Person appointed to oversee a trustee in their administration of the trust

In trust law, a protector is a person appointed under the trust instrument to direct or restrain the trustees in relation to their administration of the trust.

Historically, the concept of a protector developed in offshore jurisdictions where settlors were (perhaps understandably) concerned about appointing a trust company in a small, distant country as sole trustee of an offshore trust which is to hold a great deal of the settlor's wealth. However, protectors now form a part of mainstream tax planning in most jurisdictions which recognise trusts.

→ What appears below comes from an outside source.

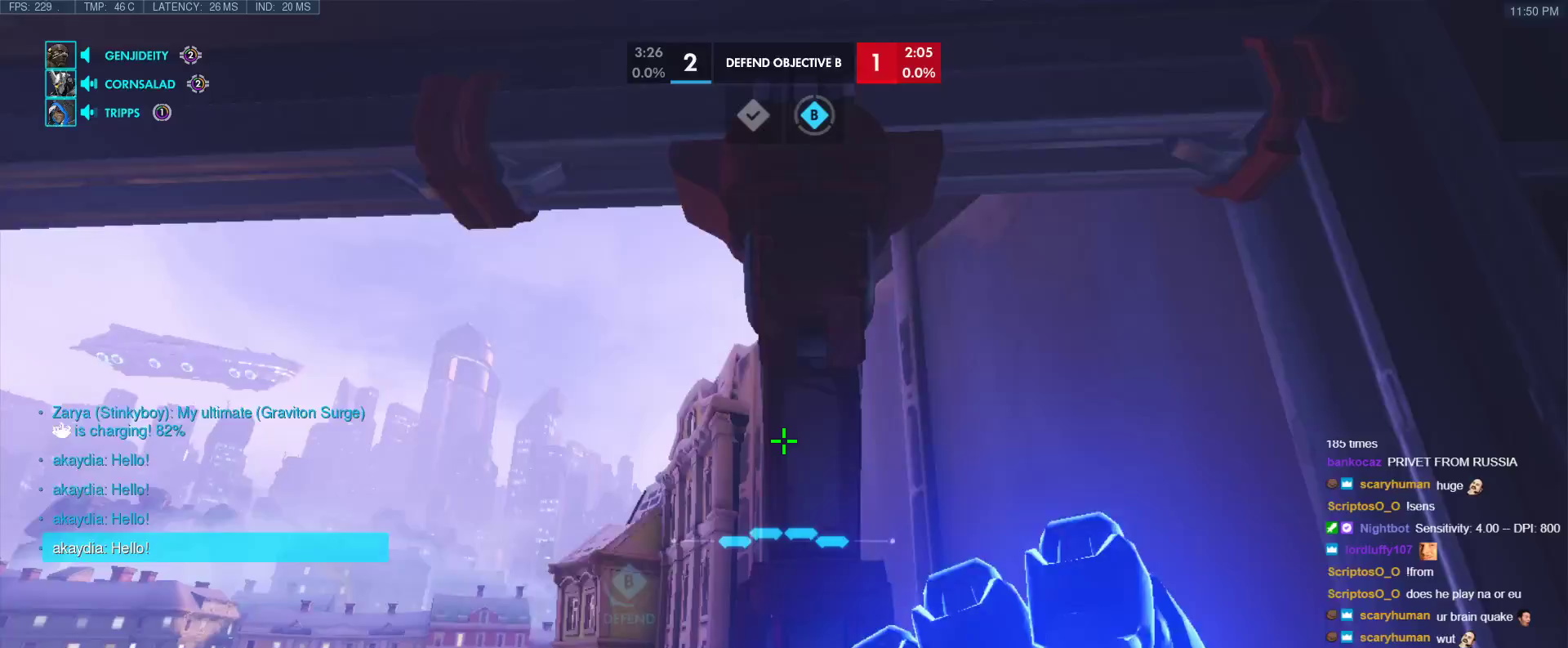
{"keys": ["w"], "events": [[117, "shift", "up"]]}
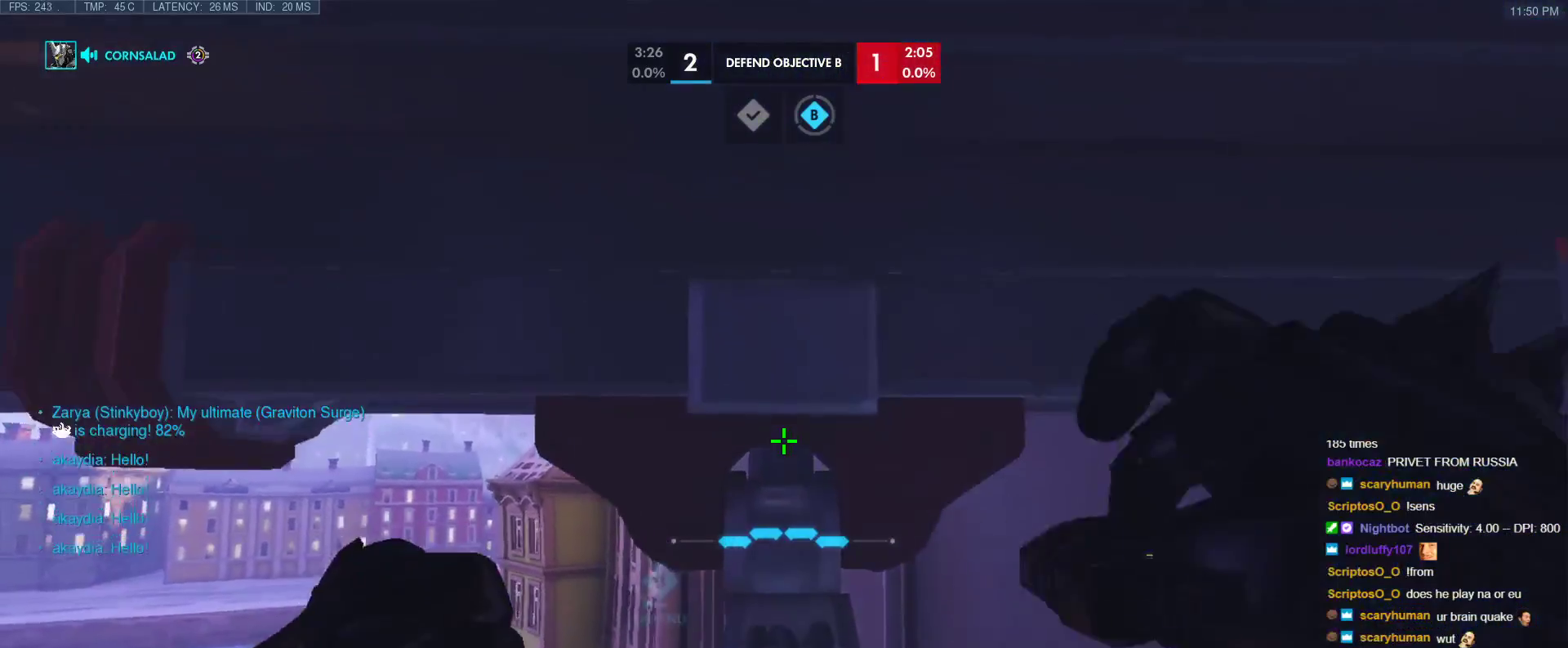
{"keys": ["w"], "events": []}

There are a number of reasons that a settlor may wish to appoint a protector in relation to a trust:
- protectors allow a great degree of flexibility when dealing with changes in circumstances, including both factual circumstances (death, premature divorce, previously unknown children) and legal changes (any legal changes, but most frequently changes to applicable revenue laws);
- the settlor may be concerned that the trustee may not pay sufficient attention to his wishes;
- the settlor wishes certain powers to be withheld from the trustees; or
- the settlor wishes a third party to act as a main point of contact, between the beneficiaries and the trustees.

The powers vested in the protector vary both according to the proper law of the trust and the terms of the trust instrument. They include power to:
1. remove and appoint trustees;
2. approve a change of proper law;
3. approve the addition or removal of beneficiaries;
4. approve proposed trust distributions;
5. approve the appointment of an agent or adviser either generally or in relation to specific matters;
6. approve investment recommendations;
7. appoint replacement protectors; and
8. terminate the trust or approve the termination of the trust.

Conceptually many commentators have difficulty with the idea of a protector, as this undermines the role which in law has historically been fulfilled by the trustees. As protectors are a relatively recent innovation in trust law, case law is scant. Is it not even clear if as a matter a law a protector would owe fiduciary duties to the beneficiaries (although in practice, many trust instruments expressly state that they shall).

It is sometimes suggested that where the protector is too close to the beneficial interest in the trust (for example, if the protectors have power to confer benefits upon themselves, directly or indirectly) this may destroy the essential nature of the trust. If the protector has power to grant beneficial interests in the trust fund to the settlor, this may have disastrous tax consequences in some jurisdictions.